March 20, 2011

Peace.. In all this STRESS!?!

I learnt as a new Christian that having peace was the way to tell that you were in God’s will. Many times I have had peace in the storms, and with answered questions. The presence of God’s peace is where I would like to be at all time. It is as though there is a loving arm wrapped around you.. Loving, protecting, … and trust me, nothing else matters.

I recently had a new reality… it was STRESS!! Go with me on my journey…

I can admit that I have been really good about stress management ever since I have become a Christian. I know when to lay my burdens down, manage my time and to say “NO”. When I feel stressed, I step back to analyze my life to see what is causing it. Then take the steps to remove it. However, this time it came slowly and silently….

I had been needing to purchase a new vehicle for about six months. My trusty Aztec was needing a little repair, also our family of six could not ride all together because of it only having five seats. The Windstar van that I bought a couple of years back was getting closer to failing each time I drove it.
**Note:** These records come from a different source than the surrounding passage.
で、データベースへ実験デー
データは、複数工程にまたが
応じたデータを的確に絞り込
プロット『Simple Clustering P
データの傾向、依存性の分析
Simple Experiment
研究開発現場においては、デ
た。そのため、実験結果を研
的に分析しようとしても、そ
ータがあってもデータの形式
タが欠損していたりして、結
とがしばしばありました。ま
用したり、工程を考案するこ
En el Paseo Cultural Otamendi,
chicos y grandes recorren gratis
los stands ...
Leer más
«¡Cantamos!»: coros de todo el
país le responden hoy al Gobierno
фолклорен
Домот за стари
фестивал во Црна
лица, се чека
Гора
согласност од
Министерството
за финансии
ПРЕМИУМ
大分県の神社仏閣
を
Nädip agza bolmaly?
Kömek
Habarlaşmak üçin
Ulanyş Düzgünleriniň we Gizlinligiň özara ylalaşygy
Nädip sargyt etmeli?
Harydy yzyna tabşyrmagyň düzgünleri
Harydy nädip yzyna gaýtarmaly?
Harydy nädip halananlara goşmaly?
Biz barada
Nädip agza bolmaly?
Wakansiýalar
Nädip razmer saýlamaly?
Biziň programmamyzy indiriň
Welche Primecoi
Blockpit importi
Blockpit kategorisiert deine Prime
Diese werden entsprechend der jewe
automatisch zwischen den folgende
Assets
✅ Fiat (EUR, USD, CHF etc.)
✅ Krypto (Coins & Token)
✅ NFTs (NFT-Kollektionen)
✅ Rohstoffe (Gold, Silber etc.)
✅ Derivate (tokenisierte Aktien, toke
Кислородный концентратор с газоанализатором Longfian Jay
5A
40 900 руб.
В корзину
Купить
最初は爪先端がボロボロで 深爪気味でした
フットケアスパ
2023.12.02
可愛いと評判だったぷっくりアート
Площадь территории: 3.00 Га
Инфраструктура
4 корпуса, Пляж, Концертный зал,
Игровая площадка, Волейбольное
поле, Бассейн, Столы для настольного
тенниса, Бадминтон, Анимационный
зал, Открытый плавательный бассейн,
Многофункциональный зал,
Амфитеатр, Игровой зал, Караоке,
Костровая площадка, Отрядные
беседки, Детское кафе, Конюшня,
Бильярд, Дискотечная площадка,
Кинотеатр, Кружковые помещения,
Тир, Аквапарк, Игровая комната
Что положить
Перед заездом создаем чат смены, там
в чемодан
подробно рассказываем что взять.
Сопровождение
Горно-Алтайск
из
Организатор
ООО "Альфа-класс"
It was a ticking time bomb…. Tick tick.

I started looking for vehicles, but each time my stomach started turning and I would give up. The nausea and headaches didn’t seem to be very apparent until the day that I lost reverse in the van and knew that I had to get a different vehicle, I couldn’t postpone it any longer.

Over the time, I had asked God for direction and confirmation, I keep hearing God say, “ I will let you choice.. I will help you provide for it.” So I would start the mission of looking at vehicles, confident and excited. To find myself, depressed and sick to my stomach.

At one time I thought that I was not trusting God, but I had no reason not to. When I purchased the Aztec, it was handed to me and paid in full by God. And that time I wasn’t even looking for a new vehicle because I knew I couldn’t afford it and didn’t want to strain the family budget. Trusting God was not the issue…

Each time I sat in the van, which was a purchase that I did. I didn’t care what God thought.. I am sure that I didn’t even ask. I bought it because of wrong reasons, and bought it even thought the salesman was trying to talk me out of it. Duh!! But that only shows how strong my motivation for buying it was. After signing the agreement, I felt bad each time I would drive it, I was not confident that it would get the family to destinations and each time I drove it something else went wrong with it.

I started along time ago doing my homework… I knew what type of vehicle that I would need for the family, I knew that the budget I needed to stay in, I researched different types and looked and prayed often. But that was not enough for me to gain the peace I was looking for. I keep hearing God say.. “it’s time and I am going to back your choice.” My stress level was to the point that it was very apparent. I spent a lot of time trying to figure out what was going on with the God’s and my relationship. I knew that there had to be lack of trust or obedience. All that came to me was more STRESS. I just knew I couldn’t buy it without the peace. I knew that I didn’t want to buy another version of the van.

Sitting with my stomach turning, God so softly whispered to me.. “You asked me to forgive you for your actions in buying the van, now it is time to forgive yourself.” How could I forgive myself??… I was mad, embarrassed, and frustrated at myself for doing such a foolish thing. I can admit I festered on the advice that God had given me, for a few days, that is until I got tired of being stressed.

In my own way… I forgave myself. That is not without chewing myself out and telling myself how disappointed I am. But forgiveness came… And the peace settled in.

I never knew that I was carrying stress around for such a long time. I never would of thought it was because I held on to my stupid action, so tightly and would not let myself of the hook and forget about it. The stress was effecting other parts of my life. The decision to forgive myself lifted so much weight off and cleared the fog from my eyes. I smile today with a vehicle that I had asked God for, to every detail. Knowing the best part of it is the PEACE…


After thought: I challenge you to think about the bad choices that you have made and see if you are still holding on to them. God will forget our sins if we ask Him to, and never look back. We need to take and do the same for ourselves.
 
God Bless

Matthew 6:12  And forgive us our debts, as we also have forgiven our debtors.